» **ASSIGNED TASK**
Using the listing below, set down exactly the lines starting at the line that contains "3.81 | 0.99 | | |" and ending at the line that contains "-0.75 | 0.33 |", both included, and no others.

» **ENTRIES SUPPLIED**

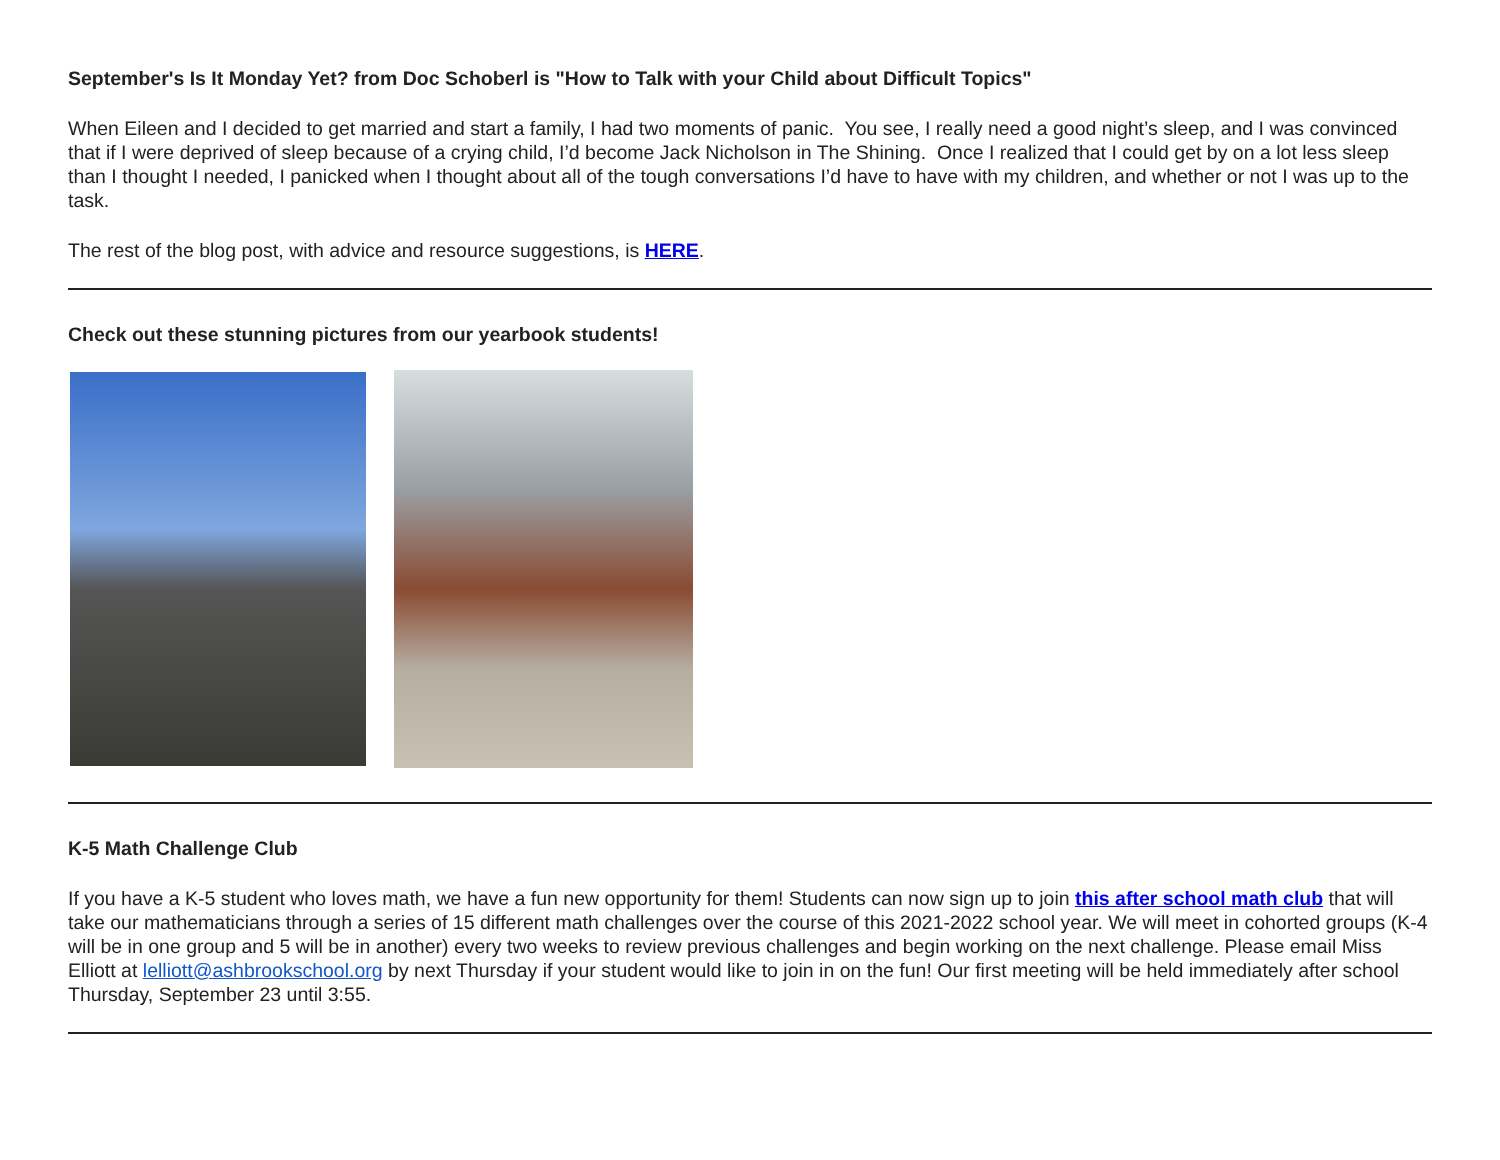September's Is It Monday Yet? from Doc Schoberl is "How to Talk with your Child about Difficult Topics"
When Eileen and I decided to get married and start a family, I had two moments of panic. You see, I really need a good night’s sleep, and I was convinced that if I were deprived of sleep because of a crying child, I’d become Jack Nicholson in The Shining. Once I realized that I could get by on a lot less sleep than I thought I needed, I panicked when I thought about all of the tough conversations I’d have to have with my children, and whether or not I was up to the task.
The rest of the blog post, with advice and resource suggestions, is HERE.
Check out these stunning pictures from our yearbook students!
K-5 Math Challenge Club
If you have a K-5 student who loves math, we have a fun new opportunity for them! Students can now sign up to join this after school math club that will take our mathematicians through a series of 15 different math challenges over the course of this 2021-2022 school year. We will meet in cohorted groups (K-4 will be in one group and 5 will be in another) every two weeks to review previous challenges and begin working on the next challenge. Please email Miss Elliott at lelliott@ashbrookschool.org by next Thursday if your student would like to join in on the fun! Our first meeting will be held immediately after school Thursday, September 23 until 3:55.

* * *

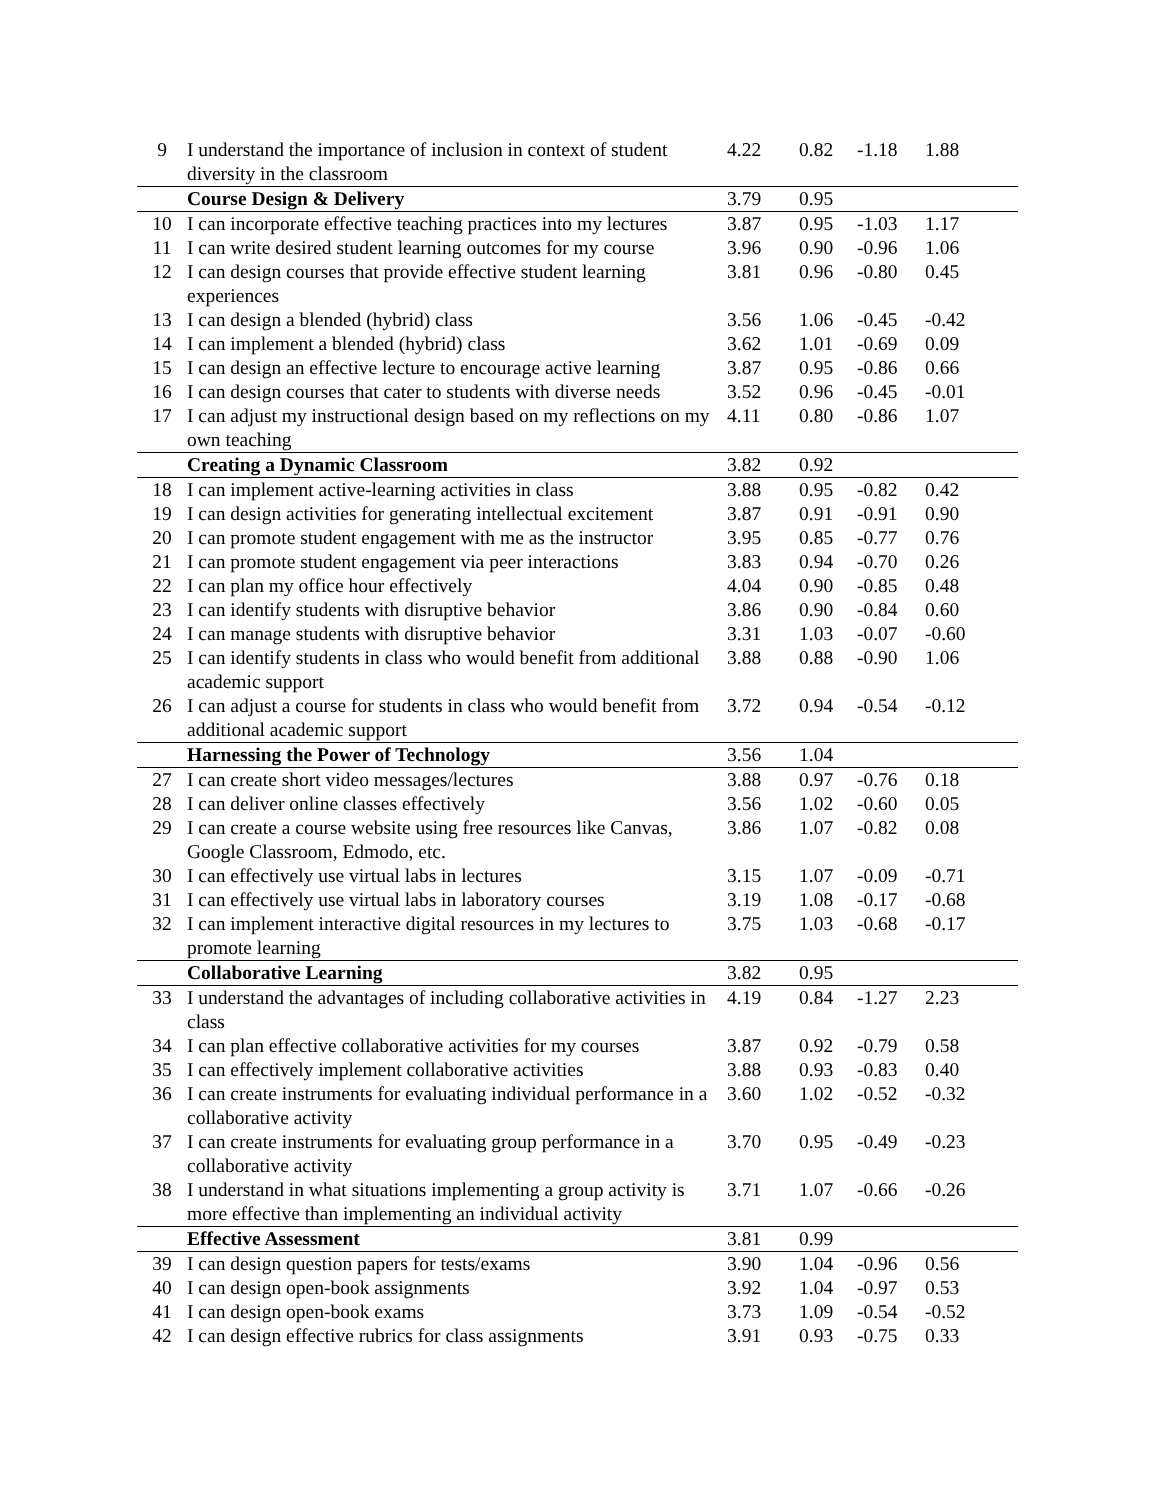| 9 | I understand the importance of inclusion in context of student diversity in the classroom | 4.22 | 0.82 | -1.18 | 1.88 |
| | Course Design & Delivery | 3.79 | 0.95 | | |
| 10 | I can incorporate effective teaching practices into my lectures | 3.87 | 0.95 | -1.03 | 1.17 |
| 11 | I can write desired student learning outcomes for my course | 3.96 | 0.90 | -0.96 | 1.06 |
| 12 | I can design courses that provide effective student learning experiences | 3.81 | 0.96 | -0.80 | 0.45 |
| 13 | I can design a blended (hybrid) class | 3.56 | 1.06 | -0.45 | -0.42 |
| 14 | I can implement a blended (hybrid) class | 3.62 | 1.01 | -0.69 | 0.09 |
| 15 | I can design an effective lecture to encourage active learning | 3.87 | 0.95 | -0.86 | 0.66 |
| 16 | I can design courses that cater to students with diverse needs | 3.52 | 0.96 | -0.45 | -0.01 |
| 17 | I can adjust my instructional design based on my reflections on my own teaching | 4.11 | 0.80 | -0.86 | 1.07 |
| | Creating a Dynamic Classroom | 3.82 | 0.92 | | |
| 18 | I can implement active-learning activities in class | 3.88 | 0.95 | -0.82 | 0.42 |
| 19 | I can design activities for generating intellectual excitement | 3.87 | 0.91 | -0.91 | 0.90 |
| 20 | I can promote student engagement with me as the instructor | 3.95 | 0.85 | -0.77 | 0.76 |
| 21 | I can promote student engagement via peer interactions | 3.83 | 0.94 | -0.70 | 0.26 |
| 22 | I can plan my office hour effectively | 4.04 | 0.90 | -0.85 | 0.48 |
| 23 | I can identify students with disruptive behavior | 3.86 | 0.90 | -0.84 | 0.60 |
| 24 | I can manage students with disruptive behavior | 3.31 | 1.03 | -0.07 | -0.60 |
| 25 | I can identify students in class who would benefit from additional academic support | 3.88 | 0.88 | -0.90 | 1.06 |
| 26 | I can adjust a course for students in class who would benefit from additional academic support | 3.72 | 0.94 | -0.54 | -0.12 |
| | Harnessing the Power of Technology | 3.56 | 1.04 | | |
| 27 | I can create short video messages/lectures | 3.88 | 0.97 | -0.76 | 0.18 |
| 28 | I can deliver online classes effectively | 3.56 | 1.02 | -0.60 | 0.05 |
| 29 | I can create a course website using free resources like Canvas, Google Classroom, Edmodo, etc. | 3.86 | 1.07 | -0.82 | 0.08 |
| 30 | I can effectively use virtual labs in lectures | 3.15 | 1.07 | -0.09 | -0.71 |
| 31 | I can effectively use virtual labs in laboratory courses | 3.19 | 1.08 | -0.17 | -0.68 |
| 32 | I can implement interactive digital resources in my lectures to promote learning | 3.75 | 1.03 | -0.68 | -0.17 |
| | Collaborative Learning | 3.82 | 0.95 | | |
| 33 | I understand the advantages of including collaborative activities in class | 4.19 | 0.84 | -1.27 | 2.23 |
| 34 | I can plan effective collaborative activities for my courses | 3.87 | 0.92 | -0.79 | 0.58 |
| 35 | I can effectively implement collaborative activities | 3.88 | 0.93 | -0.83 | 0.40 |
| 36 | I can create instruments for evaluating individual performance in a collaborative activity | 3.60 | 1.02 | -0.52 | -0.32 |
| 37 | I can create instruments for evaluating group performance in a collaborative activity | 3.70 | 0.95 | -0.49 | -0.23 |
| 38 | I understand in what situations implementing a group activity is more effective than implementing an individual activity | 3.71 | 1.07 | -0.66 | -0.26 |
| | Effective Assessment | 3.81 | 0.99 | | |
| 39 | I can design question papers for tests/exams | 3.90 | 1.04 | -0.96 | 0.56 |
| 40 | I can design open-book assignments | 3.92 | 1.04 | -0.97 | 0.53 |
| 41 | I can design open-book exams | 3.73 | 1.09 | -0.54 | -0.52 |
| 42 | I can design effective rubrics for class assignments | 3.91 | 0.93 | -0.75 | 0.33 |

» **WRITTEN REPLY**
| | Effective Assessment | 3.81 | 0.99 | | |
| 39 | I can design question papers for tests/exams | 3.90 | 1.04 | -0.96 | 0.56 |
| 40 | I can design open-book assignments | 3.92 | 1.04 | -0.97 | 0.53 |
| 41 | I can design open-book exams | 3.73 | 1.09 | -0.54 | -0.52 |
| 42 | I can design effective rubrics for class assignments | 3.91 | 0.93 | -0.75 | 0.33 |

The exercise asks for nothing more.